● **What needs to be done**:
Of the entries that follow, how many lines hold the word "ڀٽائيء"? Reply with the number only.
• • •
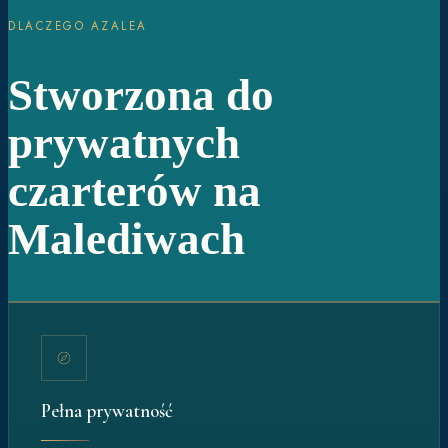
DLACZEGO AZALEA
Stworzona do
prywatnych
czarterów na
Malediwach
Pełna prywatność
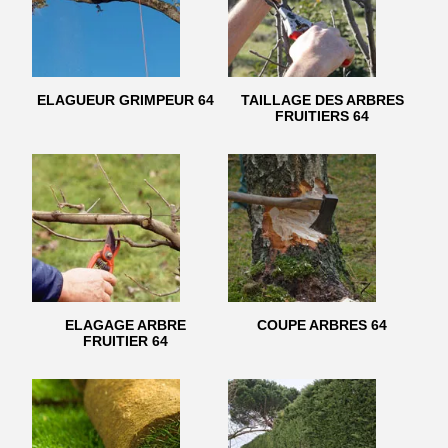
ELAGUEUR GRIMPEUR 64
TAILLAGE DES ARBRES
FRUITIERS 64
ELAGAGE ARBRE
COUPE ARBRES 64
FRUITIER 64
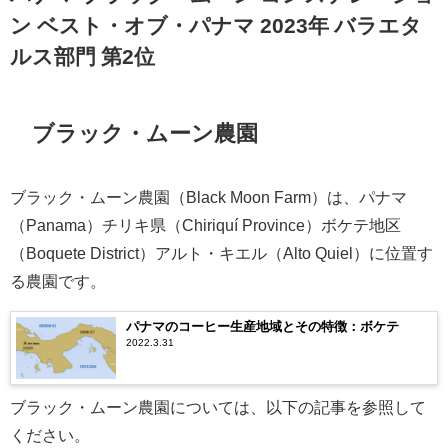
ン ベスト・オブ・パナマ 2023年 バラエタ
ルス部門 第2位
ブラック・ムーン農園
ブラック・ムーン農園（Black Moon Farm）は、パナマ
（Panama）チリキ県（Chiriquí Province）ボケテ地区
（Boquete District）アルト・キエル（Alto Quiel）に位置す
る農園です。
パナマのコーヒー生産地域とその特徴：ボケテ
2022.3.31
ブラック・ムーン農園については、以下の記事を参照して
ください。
• • •
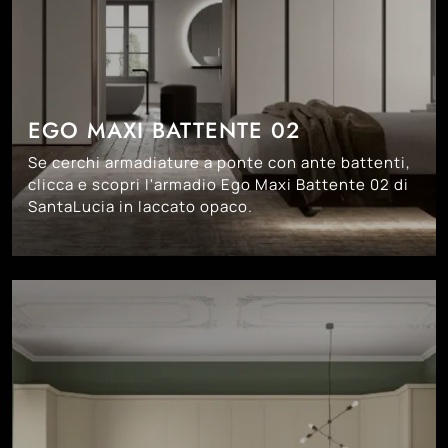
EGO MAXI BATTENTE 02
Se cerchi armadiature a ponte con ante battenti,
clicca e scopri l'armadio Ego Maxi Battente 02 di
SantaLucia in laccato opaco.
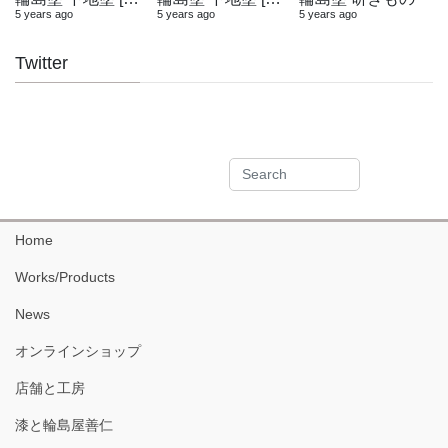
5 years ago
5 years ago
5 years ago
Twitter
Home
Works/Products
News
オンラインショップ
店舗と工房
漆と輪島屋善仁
• • •
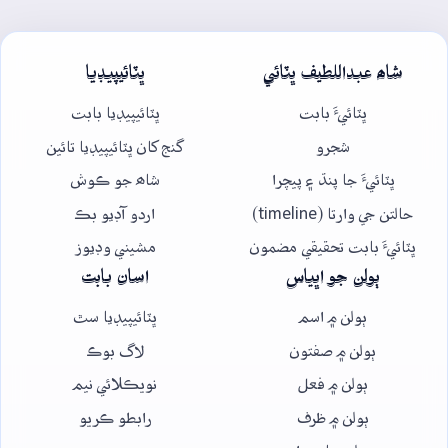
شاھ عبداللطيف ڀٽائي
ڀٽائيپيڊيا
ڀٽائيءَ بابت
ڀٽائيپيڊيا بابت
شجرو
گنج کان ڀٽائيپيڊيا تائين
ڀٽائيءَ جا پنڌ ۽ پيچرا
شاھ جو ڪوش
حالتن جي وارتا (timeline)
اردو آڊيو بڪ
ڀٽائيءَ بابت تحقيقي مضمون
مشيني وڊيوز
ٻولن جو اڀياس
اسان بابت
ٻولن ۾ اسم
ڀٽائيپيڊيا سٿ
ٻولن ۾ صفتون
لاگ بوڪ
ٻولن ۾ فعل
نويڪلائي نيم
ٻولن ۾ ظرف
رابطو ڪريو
• • •
● **Answer space**:
3